New Delhi: India’s chief health officer on Tuesday urged the public not to use disinfectant to wash hands, saying there is no need to use them in the event of an EV outbreak.
The announcement comes after a woman died in Kerala last week in what authorities are calling a case of suspected coronavirus.
The man who died of the virus has not been identified, but he is believed to have had close contact with her.
In a letter to the state’s top public health official, Prakush Javadekar said that the health ministry had already recommended that people use handwashing products for hand disinfection in cases of EV outbreaks.
“In a situation in which EV-related cases are reported, there is absolutely no need for hand washing for personal hygiene purposes in Kerala,” Javadekhar said in a letter addressed to the chief secretary to the cabinet, the Union Health Minister Prakanth Naidu and the state health minister.
“As far as we are aware, there are no EV cases in Kerala at present,” he added.

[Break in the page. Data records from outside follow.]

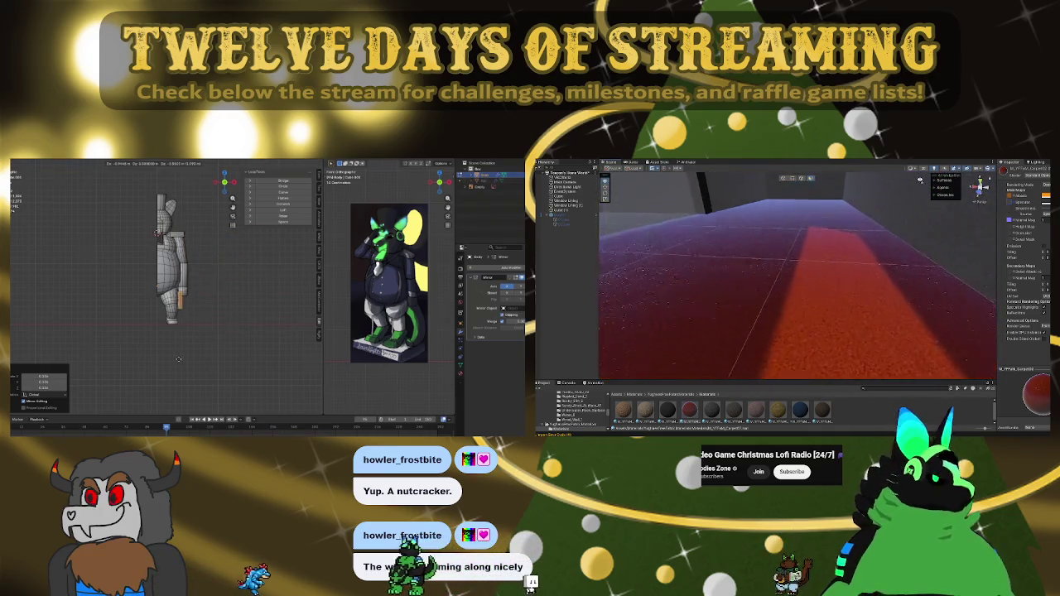
left_click(210, 358)
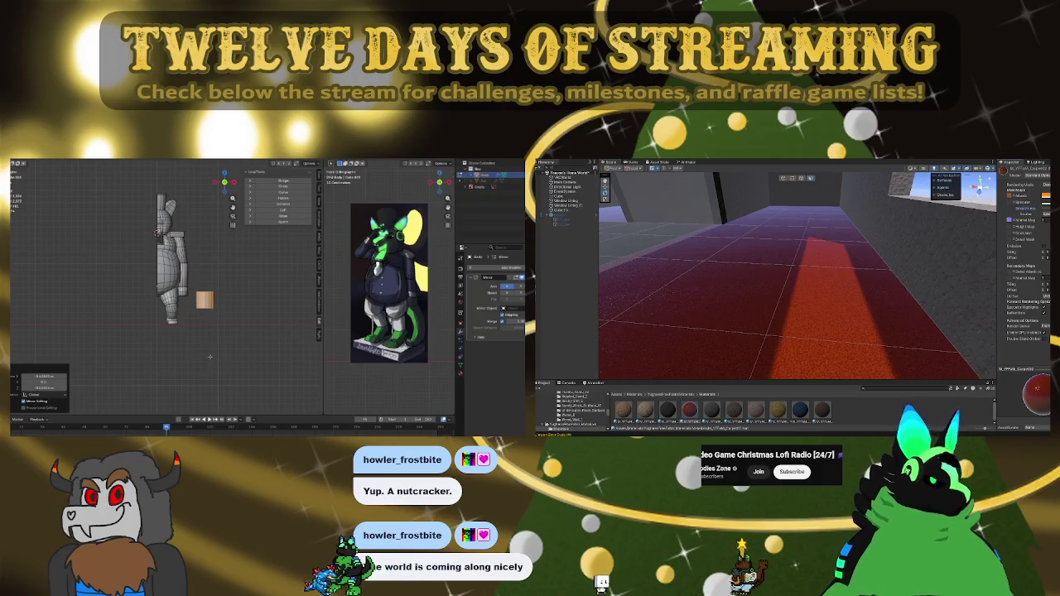
key("s")
left_click(245, 348)
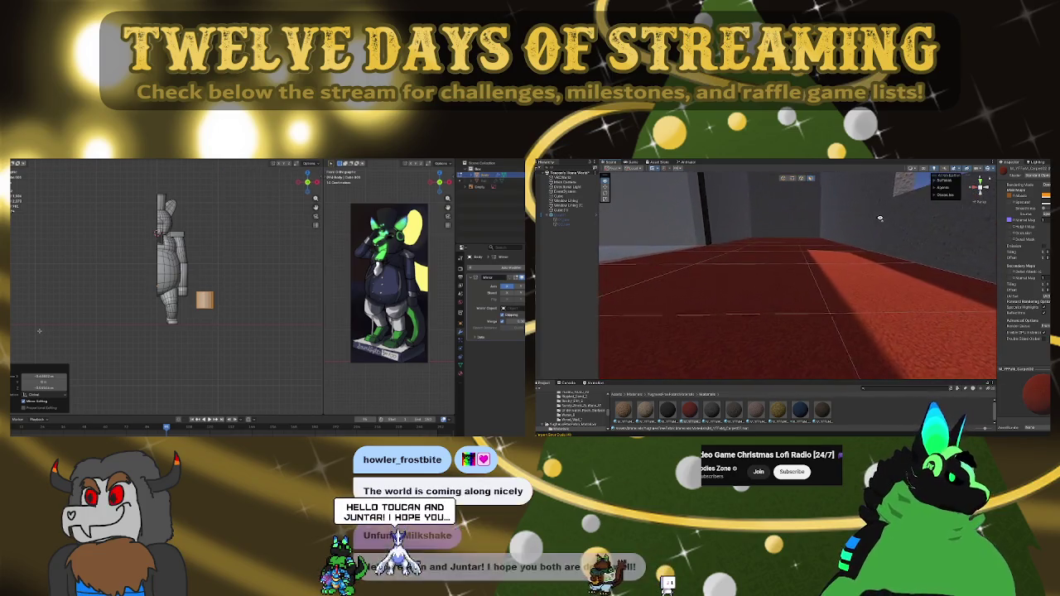
key("n")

“It is only in the cases of cases where EV-linked coronaviruses have been detected in the state, that people should be advised not to wash their hands.
We have also urged that they should not use any type of disinfectant in cases where the use of such products is possible,” he said.
The Kerala government has declared a state of emergency in the north-western state of Kerala after a suspected EV outbreak last week.
More than 2,300 people were quarantined at a hospital in Kerala’s southern town of Bandel district and at two other hospitals in the district.
The number of confirmed EV cases is still at 5,300.
The chief secretary said that, in light of the latest developments, he was taking steps to review the use and administration of disinfectants for handwashing.
The government has also urged people not to buy hand sanitizers or other disinfectants from the internet or retailers.
“This is also a matter of urgency, and we are not going to make any statement that we are going to be the one to decide whether it is acceptable to use any disinfectant for hand hygiene purposes,” Javadeshi said.